Drawn from: Brundage, Miles, Shahar Avin, Jasmine Wang, Haydn Belfield, Gretchen Krueger, Gillian Hadfield, Heidy Khlaaf, et al. “Toward Trustworthy AI Development: Mechanisms for Supporting Verifiable Claims.” arXiv, April 20, 2020.

“This report suggests various steps that different stakeholders in AI development can take to make it easier to verify claims about AI development, with a focus on providing evidence about the safety, security, fairness, and privacy protection of AI systems. Implementation of such mechanisms can help make progress on the multifaceted problem of ensuring that AI development is conducted in a trustworthy fashion.”

2.1 Third-Party Auditing
The process of AI development is often opaque to those outside a given organization, and various barriers make it challenging for third parties to verify the claims being made by a developer. As a result, claims about system attributes may not be easily verified.

2.2 Red Team Exercises
It is difficult for AI developers to address the “unknown unknowns” associated with AI systems, including limitations and risks that might be exploited by malicious actors. Further, existing red teaming approaches are insufficient for addressing these concerns in the AI context.

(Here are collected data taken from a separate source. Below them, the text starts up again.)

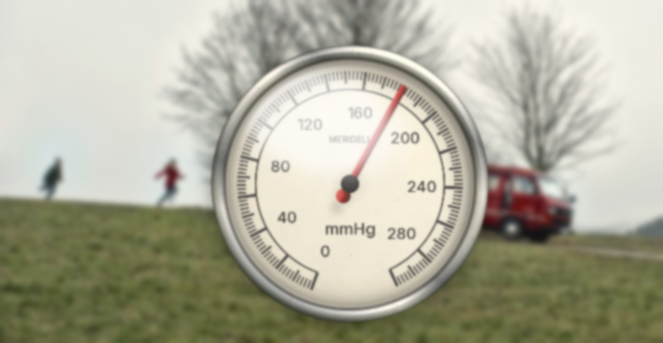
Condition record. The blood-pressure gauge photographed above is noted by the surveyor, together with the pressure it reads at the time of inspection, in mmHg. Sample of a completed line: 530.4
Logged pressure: 180
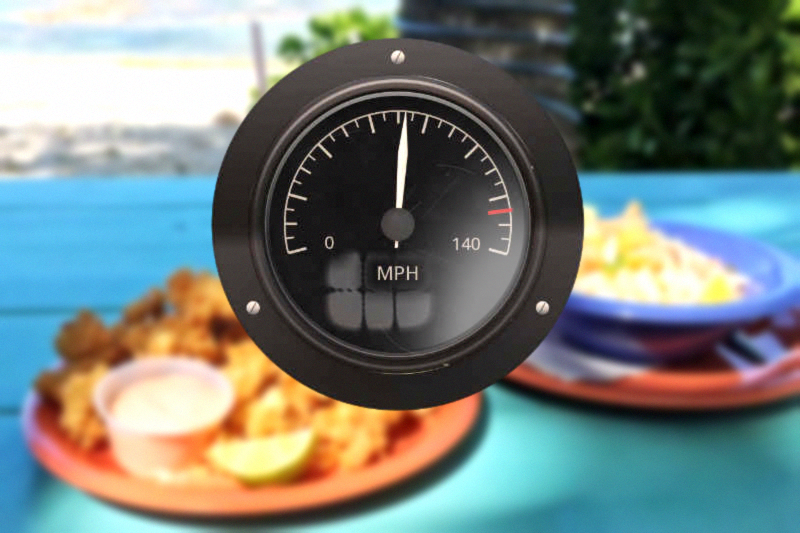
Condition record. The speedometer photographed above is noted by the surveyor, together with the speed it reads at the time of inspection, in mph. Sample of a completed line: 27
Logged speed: 72.5
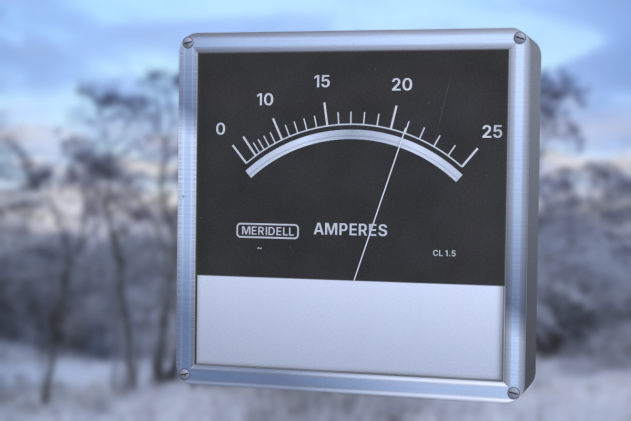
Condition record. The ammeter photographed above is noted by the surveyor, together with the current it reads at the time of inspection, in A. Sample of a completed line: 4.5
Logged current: 21
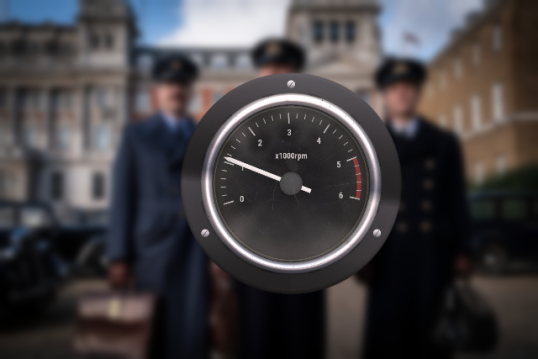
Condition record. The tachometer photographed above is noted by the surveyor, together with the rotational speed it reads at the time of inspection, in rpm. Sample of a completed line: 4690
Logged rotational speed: 1100
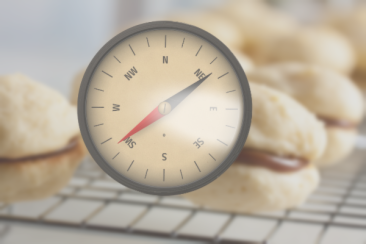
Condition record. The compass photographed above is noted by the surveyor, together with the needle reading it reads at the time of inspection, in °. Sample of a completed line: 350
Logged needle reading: 232.5
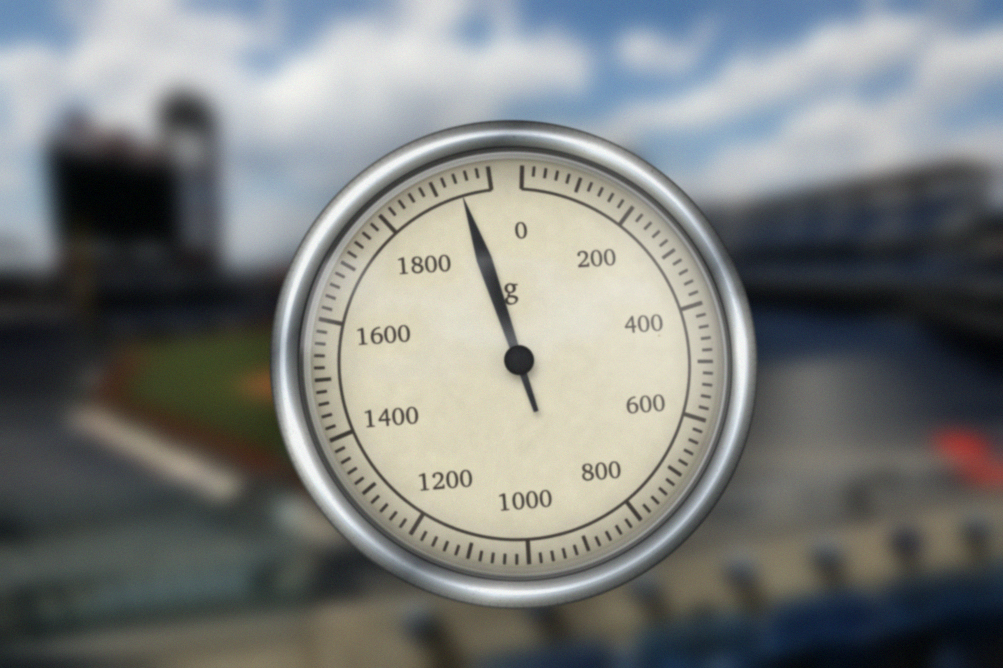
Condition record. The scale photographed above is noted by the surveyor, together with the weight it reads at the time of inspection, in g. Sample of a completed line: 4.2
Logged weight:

2.3 Bias and Safety Bounties
There is too little incentive, and no formal process, for individuals unaffiliated with a particular AI developer to seek out and report problems of AI bias and safety. As a result, broad-based scrutiny of AI systems for these properties is relatively rare.

2.4 Sharing of AI Incidents
Claims about AI systems can be scrutinized more effectively if there is common knowledge of the potential risks of such systems. However, cases of desired or unexpected behavior by AI systems are infrequently shared since it is costly to do unilaterally.

3.1 Audit Trails
AI systems lack traceable logs of steps taken in problem-definition, design, development, and operation, leading to a lack of accountability for subsequent claims about those systems’ properties and impacts.

3.2 Interpretability
It’s difficult to verify claims about “black-box” AI systems that make predictions without explanations or visibility into their inner workings. This problem is compounded by a lack of consensus on what interpretability means.

3.3 Privacy-Preserving Machine Learning
A range of methods can potentially be used to verifiably safeguard the data and models involved in AI development. However, standards are lacking for evaluating new privacy-preserving ma- chine learning techniques, and the ability to implement them currently lies outside a typical AI developer’s skill set.